*** PAGE TEXT Section Begins ***

The title of this post isn’t meant to disparage a more serious mental condition, but it’s a good metaphor for my state of mind over the last few weeks. Plus by being called Al I’ve been able to weave it into irresistible puns based on that, and who doesn’t love a good pun?

I’ve been reading ‘Think less, live more’ by Richard Carlson. It’s not a particularly new book, it was first published in the 1990s and a colleague recommended it to me and I’ve been taking a lot from it. I’m only about 41% of the way through it according to my Books app, but it’s really helped me to put a framework around some of the things I’ve been grappling with myself.

To paraphrase its basic tenet (probably really badly) it outright states that your feelings are driven by your thoughts – and you have some degree of control of your thoughts, if you’re present enough to acknowledge them, recognise them and decide whether or not that type of thought is likely to fuel your happiness. I guess that kind of theory more recently would be badged as Mindfulness or Being Present. But I’m quite drawn to how Carlson achieves the same effect without feeling like you might have to bust out the buddhist bells and whack some joss sticks on.

As you can probably imagine, much of my thoughts have not been leading me toward happiness in recent times. When those negative thoughts surface now I’ve tried to learn to call them out to myself, to put them to one side, and leave some room for less damaging ones. It sounds really silly, but it’s been working – which surprised me. I’ve never been much of a self-help book kind of person, maybe it’s a case of finding something helpful at the right time?

So anyway, multiple personalties, right? In my private writing space I’ve been identifying my different voices, thought processes and moods. Of course, I’ve changed mine and anyone elses’ name on there because it’s anonymous and whilst I clearly felt the urge to expel whatever was going on in my mind somewhere, I’m certainly not prepared to go into too much detail in public. So I couldn’t take advantage of the subsequent pun-based idea I had, so I’m going to do it here without going into specifics.

*** PAGE TEXT Section Ends ***
*** STORED DATA Section Begins ***

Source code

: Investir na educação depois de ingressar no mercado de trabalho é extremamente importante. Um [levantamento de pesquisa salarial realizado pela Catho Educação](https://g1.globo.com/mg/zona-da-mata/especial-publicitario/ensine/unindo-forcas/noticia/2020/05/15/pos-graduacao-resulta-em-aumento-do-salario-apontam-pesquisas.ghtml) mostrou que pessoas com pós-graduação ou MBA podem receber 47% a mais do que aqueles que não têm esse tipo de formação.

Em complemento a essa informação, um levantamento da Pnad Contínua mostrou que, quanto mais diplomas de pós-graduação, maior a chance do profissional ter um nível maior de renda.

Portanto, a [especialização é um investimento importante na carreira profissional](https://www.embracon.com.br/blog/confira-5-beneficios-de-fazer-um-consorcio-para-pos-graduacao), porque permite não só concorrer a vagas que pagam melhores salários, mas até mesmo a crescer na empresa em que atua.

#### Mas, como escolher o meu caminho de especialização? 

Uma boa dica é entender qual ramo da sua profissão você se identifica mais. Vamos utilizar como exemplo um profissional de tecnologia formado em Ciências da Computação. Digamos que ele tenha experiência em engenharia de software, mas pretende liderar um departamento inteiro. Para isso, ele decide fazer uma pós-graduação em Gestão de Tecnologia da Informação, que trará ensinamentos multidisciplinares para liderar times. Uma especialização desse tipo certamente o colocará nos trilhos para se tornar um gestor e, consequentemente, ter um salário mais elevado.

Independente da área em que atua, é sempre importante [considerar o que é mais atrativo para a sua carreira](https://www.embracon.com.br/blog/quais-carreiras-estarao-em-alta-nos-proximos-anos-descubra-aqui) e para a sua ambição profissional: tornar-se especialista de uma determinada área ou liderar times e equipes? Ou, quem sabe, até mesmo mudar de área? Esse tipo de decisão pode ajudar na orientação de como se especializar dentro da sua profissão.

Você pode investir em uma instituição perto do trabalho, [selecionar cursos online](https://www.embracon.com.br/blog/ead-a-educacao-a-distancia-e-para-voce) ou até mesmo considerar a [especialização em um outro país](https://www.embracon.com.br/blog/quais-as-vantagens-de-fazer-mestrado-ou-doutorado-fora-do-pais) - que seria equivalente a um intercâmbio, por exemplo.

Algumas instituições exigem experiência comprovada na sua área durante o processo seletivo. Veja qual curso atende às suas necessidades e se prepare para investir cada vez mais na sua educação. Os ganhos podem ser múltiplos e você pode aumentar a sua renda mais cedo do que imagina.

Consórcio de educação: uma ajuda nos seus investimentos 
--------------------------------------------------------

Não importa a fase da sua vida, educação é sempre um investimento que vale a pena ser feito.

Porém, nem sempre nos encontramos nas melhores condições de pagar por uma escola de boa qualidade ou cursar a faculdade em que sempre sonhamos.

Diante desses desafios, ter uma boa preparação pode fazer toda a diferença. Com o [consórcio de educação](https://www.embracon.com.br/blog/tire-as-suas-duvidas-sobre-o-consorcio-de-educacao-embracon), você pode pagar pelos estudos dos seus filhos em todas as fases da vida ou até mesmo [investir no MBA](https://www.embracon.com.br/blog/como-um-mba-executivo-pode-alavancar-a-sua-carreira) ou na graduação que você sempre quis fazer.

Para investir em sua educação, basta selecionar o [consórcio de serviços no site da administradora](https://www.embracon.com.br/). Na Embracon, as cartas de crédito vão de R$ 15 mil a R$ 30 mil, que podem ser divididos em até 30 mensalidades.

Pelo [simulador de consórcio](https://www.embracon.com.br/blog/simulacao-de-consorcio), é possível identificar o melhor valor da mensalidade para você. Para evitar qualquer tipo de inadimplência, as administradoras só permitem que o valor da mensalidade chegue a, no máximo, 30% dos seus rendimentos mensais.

*** STORED DATA Section Ends ***

*STUDY QUESTIONS*:
(1) Can you shorten the paragraph of the blog post about 'Think less, live more' that begins "To paraphrase its basic tenet", keeping its main facts?
(2) How might the blog post about 'Think less, live more' go on? Continue it, starting after its last sentence.
This data has no connection to the blog post about 'Think less, live more'.

*EXERCISE ANSWERS*:
(1) The book's core idea is that feelings come from thoughts, and you have some control over those thoughts if you are present enough to notice them, recognize them and decide whether they will help your happiness. Today this would probably be called Mindfulness or Being Present, but Carlson gets the same result without needing Buddhist bells or joss sticks.

(2)
For me at least, which this writing is principally for, it’s a combination of insightful and amusing – and I think to try to derive some amusement from what has been a genuine struggle is not necessarily a bad thing.

I’d like to introduce you to the Als.

Logic-Al is getting much more airtime in my internal monologue lately – he’s able to dispassionately weigh up the outcome of events and not worry about how that outcome came about. He recognises that however regrettable something might be, you can’t change it once it’s happened – so it makes most sense to focus on the present. He can seem a bit heartless or dispassionate, but he’s usually right. He’s been very much brought to the fore by the book I mentioned.

Analytic-Al was in the chair at first – he wanted to understand everything, he relived events both recent and further back, he scrutinised clues, agonised over the minutae of detail. Anyone vaguely familiar with my career would probably not be surprised he is often at the front of the queue, these are skills that have earned me my wages for less emotionally charged subjects. Whilst he arguably causes pain by reliving or discovering things, without him the road to recovery probably wouldn’t have been discovered, so whilst he needs to be tempered, he’s not a bad egg.

Cynic-Al has a very dim view of future opportunities – he’ll cherry-pick some of Analytic-Al’s work to turn everything that has happened back on himself. Things he should have done differently, things he should have anticipated, things he could have done better. He’s a bit of an arsehole in truth. He creates patterns that don’t really exist to sabotage the future, finds correlations without establishing whether one variable truly drives the other. He’s a terrible analyst.

Miserab-Al can’t see past the losses. He wallows self-piteously, simulteneously failing to see the myriad of positives in life that remain whilst agrandising things that are lost to almost mythic proportions. He feeds on the work of Cynic-Al and can’t envisage a path to a future with happiness, whilst often glancing wistfully backward through rose-tinted glasses.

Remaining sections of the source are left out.